Nygaard Egil, Johansen Venke A, Siqveland Johan, Hussain Ajmal, Heir Trond
Department of Psychology, University of OsloOslo, Norway.
Resource Centre on Violence, Traumatic Stress and Suicide Prevention, Western Norway (RVTS West), Haukeland University HospitalBergen, Norway.
Front Psychol. 2017 Jun 1;8:913. doi: 10.3389/fpsyg.2017.00913. eCollection 2017.

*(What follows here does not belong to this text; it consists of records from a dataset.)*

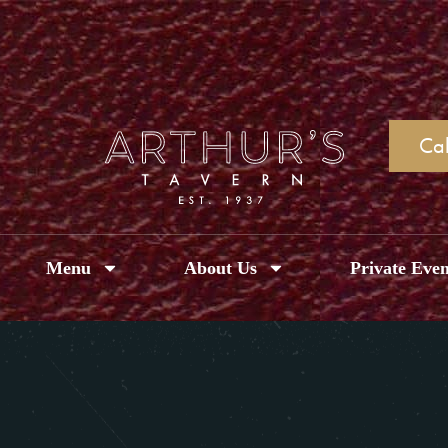
Cal
Menu
About Us
Private Even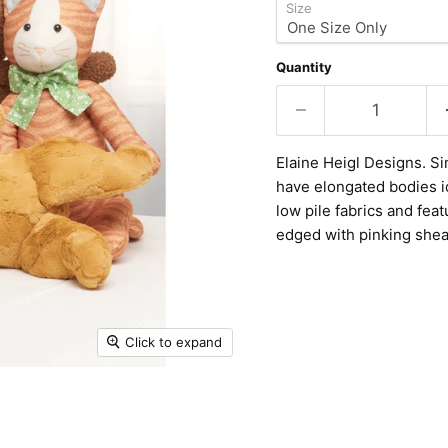
Size
Quantity
Elaine Heigl Designs. Si
have elongated bodies id
low pile fabrics and fea
edged with pinking shea
Click to expand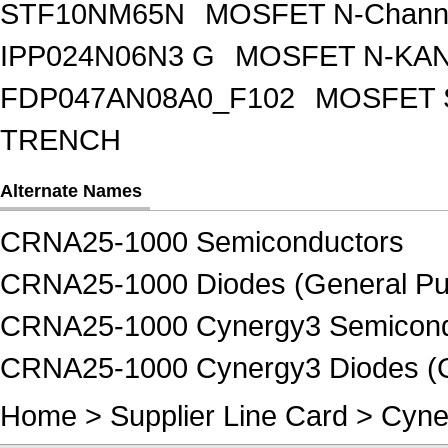
STF10NM65N
MOSFET N-Chann
IPP024N06N3 G
MOSFET N-KA
FDP047AN08A0_F102
MOSFET 
TRENCH
Alternate Names
CRNA25-1000 Semiconductors
CRNA25-1000 Diodes (General Pur
CRNA25-1000 Cynergy3 Semicond
CRNA25-1000 Cynergy3 Diodes (Ge
Home
>
Supplier Line Card
>
Cyne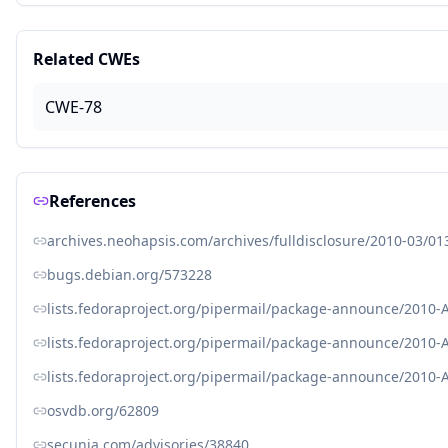
Related CWEs
CWE-78
References
archives.neohapsis.com/archives/fulldisclosure/2010-03/01
bugs.debian.org/573228
lists.fedoraproject.org/pipermail/package-announce/2010-
lists.fedoraproject.org/pipermail/package-announce/2010-
lists.fedoraproject.org/pipermail/package-announce/2010-
osvdb.org/62809
secunia.com/advisories/38840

Self-efficacy is assumed to promote posttraumatic adaption, and several cross-sectional studies support this notion. However, there is a lack of prospective longitudinal studies to further illuminate the temporal relationship between self-efficacy and posttraumatic stress symptoms. Thus, an important unresolved research question is whether posttraumatic stress disorder (PTSD) symptoms affect the level of self-efficacy or vice versa or whether they mutually influence each other. The present prospective longitudinal study investigated the reciprocal relationship between general self-efficacy (GSE) and posttraumatic stress symptoms in 143 physical assault victims. We used an autoregressive cross-lagged model across four assessment waves: within 4 months after the assault (T1) and then 3 months (T2), 12 months (T3) and 8 years (T4) after the first assessment. Stress symptoms at T1 and T2 predicted subsequent self-efficacy, while self-efficacy at T1 and T2 was not related to subsequent stress symptoms. These relationships were reversed after T3; higher levels of self-efficacy at T3 predicted lower levels of posttraumatic stress symptoms at T4, while posttraumatic tress symptoms at T3 did not predict self-efficacy at T4. In conclusion, posttraumatic stress symptoms may have a deteriorating effect on self-efficacy in the early phase after physical assault, whereas self-efficacy may promote recovery from posttraumatic stress symptoms over the long term.
自我效能被认为能促进创伤后的适应,多项横断面研究支持这一观点。然而,缺乏前瞻性纵向研究来进一步阐明自我效能与创伤后应激症状之间的时间关系。因此,一个重要的未解决研究问题是创伤后应激障碍(PTSD)症状是否会影响自我效能水平,反之亦然,或者它们是否相互影响。本前瞻性纵向研究调查了143名身体攻击受害者的一般自我效能(GSE)与创伤后应激症状之间的相互关系。我们在四个评估阶段使用了自回归交叉滞后模型:攻击后4个月内(T1),然后在首次评估后的3个月(T2)、12个月(T3)和8年(T4)。T1和T2时的应激症状预测了随后的自我效能,而T1和T2时的自我效能与随后的应激症状无关。T3之后这些关系发生了逆转;T3时较高水平的自我效能预测了T4时较低水平的创伤后应激症状,而T3时的创伤后应激症状并未预测T4时的自我效能。总之,创伤后应激症状可能在身体攻击后的早期阶段对自我效能产生恶化影响,而自我效能可能在长期内促进从创伤后应激症状中恢复。